Wherever "prostate" turns up in the entries, copy out the line that holds it.
'''
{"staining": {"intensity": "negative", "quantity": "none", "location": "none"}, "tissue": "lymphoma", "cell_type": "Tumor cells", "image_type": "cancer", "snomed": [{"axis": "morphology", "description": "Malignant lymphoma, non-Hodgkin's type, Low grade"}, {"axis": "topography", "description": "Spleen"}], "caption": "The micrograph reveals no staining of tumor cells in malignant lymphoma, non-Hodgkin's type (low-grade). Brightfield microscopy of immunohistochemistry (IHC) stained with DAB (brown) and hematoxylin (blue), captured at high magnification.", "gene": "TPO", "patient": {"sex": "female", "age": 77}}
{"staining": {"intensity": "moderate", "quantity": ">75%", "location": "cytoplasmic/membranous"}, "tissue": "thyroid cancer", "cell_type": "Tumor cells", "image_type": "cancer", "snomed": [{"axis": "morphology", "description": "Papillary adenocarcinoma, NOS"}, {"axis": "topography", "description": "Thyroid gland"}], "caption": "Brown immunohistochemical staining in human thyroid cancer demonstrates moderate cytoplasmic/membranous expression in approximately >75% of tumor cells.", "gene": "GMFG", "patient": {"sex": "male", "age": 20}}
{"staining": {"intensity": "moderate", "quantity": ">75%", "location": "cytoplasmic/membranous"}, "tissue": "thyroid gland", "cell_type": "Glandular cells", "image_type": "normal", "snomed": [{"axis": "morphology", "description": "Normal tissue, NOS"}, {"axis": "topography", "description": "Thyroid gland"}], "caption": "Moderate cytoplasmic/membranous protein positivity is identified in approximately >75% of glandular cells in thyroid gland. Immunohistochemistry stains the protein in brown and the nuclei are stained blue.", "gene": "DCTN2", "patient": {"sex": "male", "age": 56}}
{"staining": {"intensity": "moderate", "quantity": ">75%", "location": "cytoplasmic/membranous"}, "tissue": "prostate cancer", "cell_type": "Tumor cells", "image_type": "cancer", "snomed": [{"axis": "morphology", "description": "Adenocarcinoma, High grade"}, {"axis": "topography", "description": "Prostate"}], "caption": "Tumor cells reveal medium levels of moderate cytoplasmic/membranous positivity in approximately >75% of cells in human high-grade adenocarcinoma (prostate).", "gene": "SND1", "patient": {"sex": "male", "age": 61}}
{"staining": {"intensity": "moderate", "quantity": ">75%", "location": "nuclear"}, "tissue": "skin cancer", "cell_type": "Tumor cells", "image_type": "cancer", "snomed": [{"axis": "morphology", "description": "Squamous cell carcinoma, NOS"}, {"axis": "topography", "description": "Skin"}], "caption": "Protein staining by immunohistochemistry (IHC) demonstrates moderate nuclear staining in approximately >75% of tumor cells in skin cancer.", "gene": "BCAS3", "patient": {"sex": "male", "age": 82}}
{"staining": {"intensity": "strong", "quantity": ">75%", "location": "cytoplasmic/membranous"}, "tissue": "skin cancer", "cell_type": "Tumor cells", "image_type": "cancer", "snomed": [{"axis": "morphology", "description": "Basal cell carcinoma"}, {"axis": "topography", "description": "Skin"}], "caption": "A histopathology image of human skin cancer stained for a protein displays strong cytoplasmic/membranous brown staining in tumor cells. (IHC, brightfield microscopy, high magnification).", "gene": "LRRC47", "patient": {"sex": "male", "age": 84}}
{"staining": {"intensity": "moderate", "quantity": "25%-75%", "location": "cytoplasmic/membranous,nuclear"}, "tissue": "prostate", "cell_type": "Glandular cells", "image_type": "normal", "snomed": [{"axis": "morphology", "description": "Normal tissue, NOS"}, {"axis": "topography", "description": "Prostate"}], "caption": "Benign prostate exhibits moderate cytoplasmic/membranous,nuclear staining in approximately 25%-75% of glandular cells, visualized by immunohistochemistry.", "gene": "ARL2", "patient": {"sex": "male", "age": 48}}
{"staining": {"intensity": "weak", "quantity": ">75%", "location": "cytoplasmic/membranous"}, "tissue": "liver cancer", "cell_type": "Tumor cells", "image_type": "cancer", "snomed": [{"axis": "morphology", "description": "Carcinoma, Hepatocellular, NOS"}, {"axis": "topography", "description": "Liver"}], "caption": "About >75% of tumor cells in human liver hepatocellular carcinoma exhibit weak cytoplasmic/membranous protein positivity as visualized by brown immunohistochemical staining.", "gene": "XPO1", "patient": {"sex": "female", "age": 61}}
'''
Result:
{"staining": {"intensity": "moderate", "quantity": ">75%", "location": "cytoplasmic/membranous"}, "tissue": "prostate cancer", "cell_type": "Tumor cells", "image_type": "cancer", "snomed": [{"axis": "morphology", "description": "Adenocarcinoma, High grade"}, {"axis": "topography", "description": "Prostate"}], "caption": "Tumor cells reveal medium levels of moderate cytoplasmic/membranous positivity in approximately >75% of cells in human high-grade adenocarcinoma (prostate).", "gene": "SND1", "patient": {"sex": "male", "age": 61}}
{"staining": {"intensity": "moderate", "quantity": "25%-75%", "location": "cytoplasmic/membranous,nuclear"}, "tissue": "prostate", "cell_type": "Glandular cells", "image_type": "normal", "snomed": [{"axis": "morphology", "description": "Normal tissue, NOS"}, {"axis": "topography", "description": "Prostate"}], "caption": "Benign prostate exhibits moderate cytoplasmic/membranous,nuclear staining in approximately 25%-75% of glandular cells, visualized by immunohistochemistry.", "gene": "ARL2", "patient": {"sex": "male", "age": 48}}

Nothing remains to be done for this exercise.